What Does ‘3,000 Hits’ Really Mean?
The New York Times
July 7, 2011
By Doug Glanville
The Yankees released me from my contract in 2005. Several years later, I texted Derek Jeter, who still had the same cellphone number, to ask whether he would inscribe a bat to my newborn son. (It arrived the next day; this is the Derek Jeter I know.) Now a few more years have gone by, and Jeter, 37; my son, 3; and my daughter, nearly 2, all find themselves very much tangled up in ... numbers.
Jeter, after a stint on the disabled list, returned this week to the Yankees lineup, where he had a date with his 3,000th career hit. The children are in the early stages of learning to count. My son can safely get to 20, though he always skips 15, and 15, as it happens, is exactly where my daughter tails off (for her, six is the number that apparently has cooties and gets skipped). My kids don’t attach a lot to what these, or any, numbers mean.
Yet their father’s life in baseball was very much about numbers. I was evaluated according to my batting average, my stolen-base percentage, my salary. Even retroactively, sabermetric terms measure previously unheard-of abilities, like my B.A.B.I.P. That’s Batting Average on Balls in Play, which I certainly didn’t take to arbitration when I was a player.
But it wasn’t until I retired six years ago and had the luxury of reflection that I started to understand how all these numbers fit into the big picture, beyond how I performed for someone’s fantasy team that week. And I’ve concluded that I owe it to my kids to teach them that numbers can tell a story, especially in the game that meant so much to their father.

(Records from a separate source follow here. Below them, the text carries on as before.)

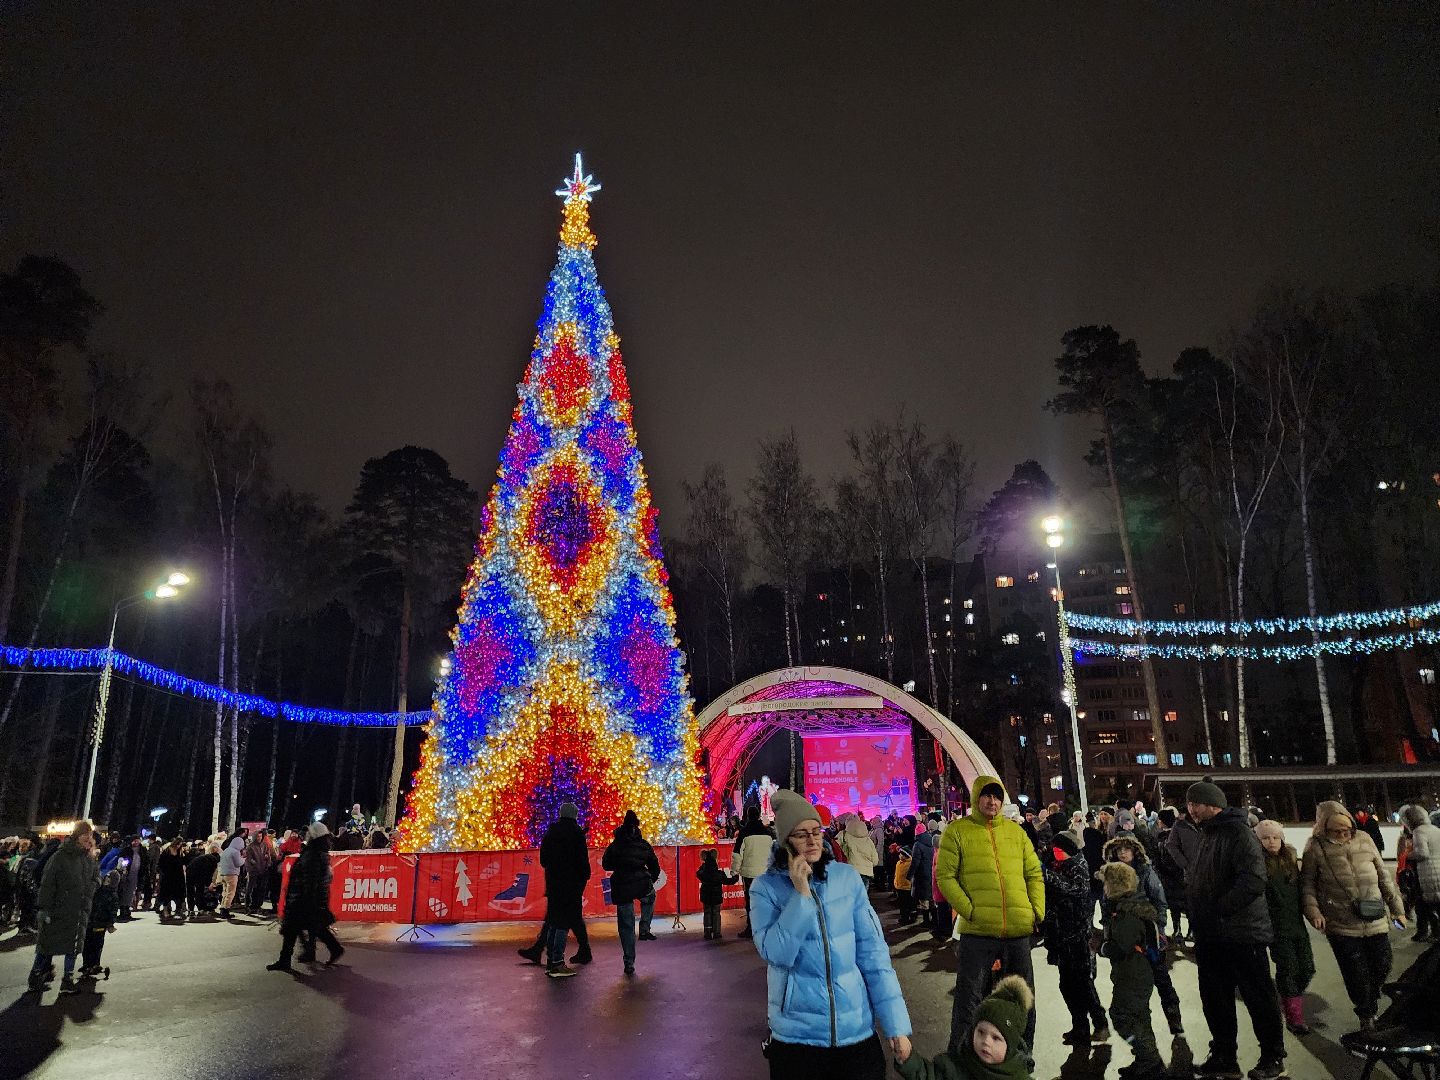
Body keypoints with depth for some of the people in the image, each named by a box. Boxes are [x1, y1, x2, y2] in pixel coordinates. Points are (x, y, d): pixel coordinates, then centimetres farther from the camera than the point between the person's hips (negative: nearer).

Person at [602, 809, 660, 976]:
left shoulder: (614, 846, 0)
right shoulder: (644, 845, 1)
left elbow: (605, 865, 10)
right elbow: (655, 867, 7)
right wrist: (653, 878, 26)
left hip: (621, 890, 0)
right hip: (642, 886, 0)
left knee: (626, 926, 8)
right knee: (650, 898, 35)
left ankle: (629, 963, 6)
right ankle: (644, 929, 20)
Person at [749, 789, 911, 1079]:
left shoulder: (848, 877, -1)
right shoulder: (766, 887, -6)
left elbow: (873, 951, 0)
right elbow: (776, 954, -16)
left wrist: (896, 1022, -3)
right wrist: (801, 894, -20)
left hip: (858, 1030, 2)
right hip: (796, 1034, -1)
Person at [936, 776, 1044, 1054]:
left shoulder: (1015, 830, 12)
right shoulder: (957, 831, -1)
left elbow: (1034, 874, 15)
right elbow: (945, 876, -5)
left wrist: (1038, 912, 3)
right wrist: (969, 911, -14)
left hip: (1019, 930, 4)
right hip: (977, 931, -4)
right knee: (969, 999, 3)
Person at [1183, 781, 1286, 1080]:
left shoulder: (1238, 833, -15)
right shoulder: (1205, 836, 14)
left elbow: (1253, 881, -26)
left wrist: (1218, 908, -21)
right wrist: (1197, 916, 10)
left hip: (1242, 933, -9)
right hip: (1210, 937, 9)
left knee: (1258, 998, 6)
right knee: (1215, 999, 15)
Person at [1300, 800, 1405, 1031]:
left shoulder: (1364, 839, 3)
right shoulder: (1316, 847, -7)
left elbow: (1383, 876, 12)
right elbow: (1307, 882, -2)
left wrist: (1397, 908, 12)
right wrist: (1313, 911, -13)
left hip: (1376, 922, 4)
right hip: (1342, 926, -3)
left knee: (1382, 968, 12)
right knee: (1357, 975, 3)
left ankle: (1371, 1003, 41)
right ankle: (1366, 1016, 26)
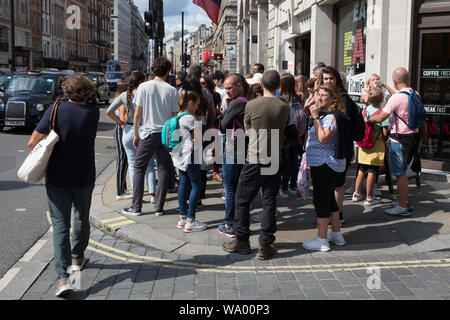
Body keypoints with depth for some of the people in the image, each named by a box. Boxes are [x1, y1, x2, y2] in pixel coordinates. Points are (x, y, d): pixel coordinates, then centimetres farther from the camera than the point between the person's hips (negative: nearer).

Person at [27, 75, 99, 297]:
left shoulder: (56, 110, -9)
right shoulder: (93, 113, -6)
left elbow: (33, 142, -9)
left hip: (57, 178, -1)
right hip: (84, 178, 1)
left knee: (60, 226, 0)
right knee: (81, 219, 23)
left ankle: (63, 276, -10)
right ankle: (77, 259, 40)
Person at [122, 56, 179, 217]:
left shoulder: (144, 87, -3)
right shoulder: (172, 90, -1)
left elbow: (137, 113, -1)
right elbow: (174, 115, 3)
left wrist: (136, 134, 8)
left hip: (148, 133, -1)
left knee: (139, 169, 9)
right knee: (164, 170, 8)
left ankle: (136, 207, 10)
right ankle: (159, 207, 11)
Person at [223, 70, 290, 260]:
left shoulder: (251, 105, -8)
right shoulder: (284, 107, -1)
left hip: (255, 160, -2)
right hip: (275, 160, 3)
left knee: (242, 200, 11)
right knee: (269, 202, 7)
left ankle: (242, 241, 17)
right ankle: (265, 245, 10)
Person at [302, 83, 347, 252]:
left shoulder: (333, 116, -17)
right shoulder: (323, 114, 16)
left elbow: (323, 138, -28)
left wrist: (316, 118, -22)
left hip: (325, 164, -11)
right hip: (322, 163, 11)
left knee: (321, 199, -7)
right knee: (328, 198, 17)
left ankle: (322, 240, -1)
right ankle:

Jeter’s march to his 3,000th hit has brought this world of numbers into focus. There has been no skipping of steps for him. He couldn’t go from 5 hits to 15, from 2,000 to 2,400, in a single day, let alone a single moment. Baseball doesn’t grant you six points for reaching the end zone, or two points for a bucket. Getting hits in baseball is the ultimate stroll in the park: you go from point to point, at-bat to at-bat, and even when you succeed, you advance in increments of just one.
A hitter’s accomplishments are therefore cumulative. Even if you’re talented and lucky, you ooze your way to greatness. Along the way, you are never sure exactly where you fit into the landscape of other players’ journeys — past, present or future. You spend much of your time just hoping to keep the ooze moving forward, worrying that it may swallow you whole the minute you let up.
I amassed 1,100 total hits at the major league level, over almost nine full seasons. Only once did I surpass the single-season magic number of 200 hits, something Jeter has already done seven times. To get 3,000 hits, you have to average 200 hits for 15 seasons — a phenomenal career. By the time Jeter turned 25, he was in his fifth year and working on his second 200-hit season. I didn’t even arrive in the major leagues until I was 25.
And Jeter has done it all outside the taint of the steroid scandal. His name is absent from subpoenas, and the Mitchell report on illegal substances, and leaked lists of suspect players. Most major leaguers who play a long time experience a bell curve in the arc of their careers. You spend a few years figuring out how to be a peak performer, reach the top of your game for a little while, then fall into a slow, downhill drift to retirement. Your only braking mechanism is the resistance that comes with denial. Rarely do players voluntarily ride into the sunset. Instead, a seasoned manager will find a way to put your pink slip into words, or you might end up licking your wounds after having failed to catch on with a team in Mexico.
Jeter’s career has been more like a plateau curve. He came on the scene at 20, made a near-instant impact, then stayed remarkably consistent and virtually injury-free year in and year out, cruising on a plane of excellence. In many respects, he spoiled us. When you progress on a flat line, outside observers are lulled into the tacit expectation that this is how it’s supposed to be. Players like this produce so deceptively that we miss the escalating work ethic required to stave off age, the sheer dominating focus it takes to be so steady at such a high level.
Now we are watching him slow down, finding out that not even Jeter can avoid the human condition. The fact that the Yankees won 14 of 18 games during his recent time on the D.L. is a reminder that even great personal accomplishment stands on shaky ground when it comes to a humming team machine. So Jeter has two ways to go. He could take his foot off the pedal and ride gravity down the gradual curve to the bottom. Or, it could end much as it began for him and he’ll go down as precipitously as he rose in the game, though his superhero status in the eyes of his supporters may grant him a parachute to soften the landing.
Meanwhile, we’ve enjoyed the counting, hit by hit. And once my kids start to learn about numbers in the thousands, I will tell them that the story of Derek Jeter’s journey to 3,000 wasn’t about numbers at all. It was really about the infinite nature of human possibility.